“I would in essence start a business consultancy with market research
as differentiation.”
– Kathy McGettrick, VP,
Market Development, S&D, IBM – talking about the future research firm
“I would in essence start a business consultancy with market research
as differentiation.”
– Kathy McGettrick, VP,
Market Development, S&D, IBM – talking about the future research firm
When I first launched Research Narrative in 2011, I built it
around three fundamental beliefs that I often still espouse to anyone close enough to
listen.
- Research is storytelling. In today’s world, it has to be.
- The research firm I want to run must be known for strategy and wisdom; we must be a trusted adviser whether we’re working with a showrunner, a CEO, or a fellow researcher.
- Research service today is research mixology – it requires selecting and packaging innovative methods into a strategic research plan, and remaining nimble enough to introduce new innovations. Although I personally have methodology specialties, my business can’t afford to be limited to them.
I was pleased to discover that this year’s Re:think
conference actually kicked off by perpetuating these beliefs. In particular,
the opening session panel on “Embracing Change Before it Embraces You” reinforced
these pillars, with panelists cleverly articulating many of the principles upon
which I’ve built Research Narrative. Two ideas espoused by the panel especially caught my attention: curtailing naked
research and embracing the research alchemist.

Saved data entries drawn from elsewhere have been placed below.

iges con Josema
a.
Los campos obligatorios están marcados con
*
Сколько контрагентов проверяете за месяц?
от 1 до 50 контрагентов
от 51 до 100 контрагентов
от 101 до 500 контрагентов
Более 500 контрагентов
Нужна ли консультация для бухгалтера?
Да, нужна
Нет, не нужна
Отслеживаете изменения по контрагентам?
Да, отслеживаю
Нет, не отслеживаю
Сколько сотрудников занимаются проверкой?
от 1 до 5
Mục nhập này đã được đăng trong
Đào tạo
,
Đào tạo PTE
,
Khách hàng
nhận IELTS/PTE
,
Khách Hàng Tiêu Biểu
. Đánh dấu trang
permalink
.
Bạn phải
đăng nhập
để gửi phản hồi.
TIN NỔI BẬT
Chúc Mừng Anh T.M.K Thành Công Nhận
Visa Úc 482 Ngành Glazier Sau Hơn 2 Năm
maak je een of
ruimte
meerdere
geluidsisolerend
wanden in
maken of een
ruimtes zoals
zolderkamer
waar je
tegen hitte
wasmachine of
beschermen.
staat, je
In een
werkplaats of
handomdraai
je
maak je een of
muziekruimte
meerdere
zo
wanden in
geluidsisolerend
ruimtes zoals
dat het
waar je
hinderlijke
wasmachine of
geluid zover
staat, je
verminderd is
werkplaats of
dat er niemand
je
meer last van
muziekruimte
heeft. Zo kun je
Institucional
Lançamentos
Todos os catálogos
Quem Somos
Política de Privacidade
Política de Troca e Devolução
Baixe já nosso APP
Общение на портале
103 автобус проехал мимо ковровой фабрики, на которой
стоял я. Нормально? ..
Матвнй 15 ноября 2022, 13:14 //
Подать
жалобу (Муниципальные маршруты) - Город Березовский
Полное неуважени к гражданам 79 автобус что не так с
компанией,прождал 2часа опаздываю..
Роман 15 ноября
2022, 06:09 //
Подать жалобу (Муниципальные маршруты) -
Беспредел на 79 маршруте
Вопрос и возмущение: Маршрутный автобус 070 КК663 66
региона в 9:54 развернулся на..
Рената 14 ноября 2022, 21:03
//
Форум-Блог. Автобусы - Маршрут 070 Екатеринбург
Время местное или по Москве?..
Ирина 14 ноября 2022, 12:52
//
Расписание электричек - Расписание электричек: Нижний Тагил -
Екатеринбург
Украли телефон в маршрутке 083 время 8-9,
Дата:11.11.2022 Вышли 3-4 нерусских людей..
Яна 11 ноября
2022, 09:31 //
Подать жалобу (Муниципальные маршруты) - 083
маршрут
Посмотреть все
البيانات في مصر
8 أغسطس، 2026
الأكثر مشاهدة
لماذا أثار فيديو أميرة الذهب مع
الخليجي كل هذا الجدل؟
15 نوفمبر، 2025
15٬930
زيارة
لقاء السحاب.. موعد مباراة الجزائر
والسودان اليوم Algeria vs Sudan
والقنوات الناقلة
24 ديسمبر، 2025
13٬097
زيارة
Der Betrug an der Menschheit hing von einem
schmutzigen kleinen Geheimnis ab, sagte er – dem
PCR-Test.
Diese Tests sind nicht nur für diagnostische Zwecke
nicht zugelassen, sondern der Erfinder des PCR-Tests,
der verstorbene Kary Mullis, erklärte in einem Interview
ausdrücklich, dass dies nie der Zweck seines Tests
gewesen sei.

Not what we mean by naked research. |
No more naked research, please.
One of my favorite panelists, Kathy McGettrick of IBM, broached
the idea that the world has moved away from “naked research” - research results
relayed without context. And she’s exactly right; naked research is an artifact
of a bygone research era. Today’s research needs to find meaning, and tie back
to the business questions, challenges, or objectives at stake. In fact, such
was the key learning of our RAABT forum: if you’re not involving key
stakeholders, and putting research in their context, you’re falling short of
the business impact you could (and should) have. I said it in Part 2 and I’ll
say it again here: research is a means to an end. It is not, in and of itself,
the end.
The future researcher is an insights alchemist, storyteller, and
consultant.
In with the generalist, out with the specialist. The session’s
panelists pointed out that the researcher of today – and indeed tomorrow – is
an expert alchemist. (Credit again goes to Kathy for genius application of the
word “alchemy”.) As researchers, we now
must bring tools together, bring information together, and ultimately concoct
the exact right blend to find the business meaning in that mix. Then we must
convey that, taking ownership and telling a (research) story to key
stakeholders. Or, as a panelist later in the morning explained, “we need to make
them smart.”
Mind you, without methodology specialists, generalists have
no tools to which we can apply our research alchemy talents. Someone has to create those
innovative tools and specialized methods. But in this brave new world of storytelling, business strategy, and
insights alchemy, being a generalist is itself a specialty. One on which I'd bet my business.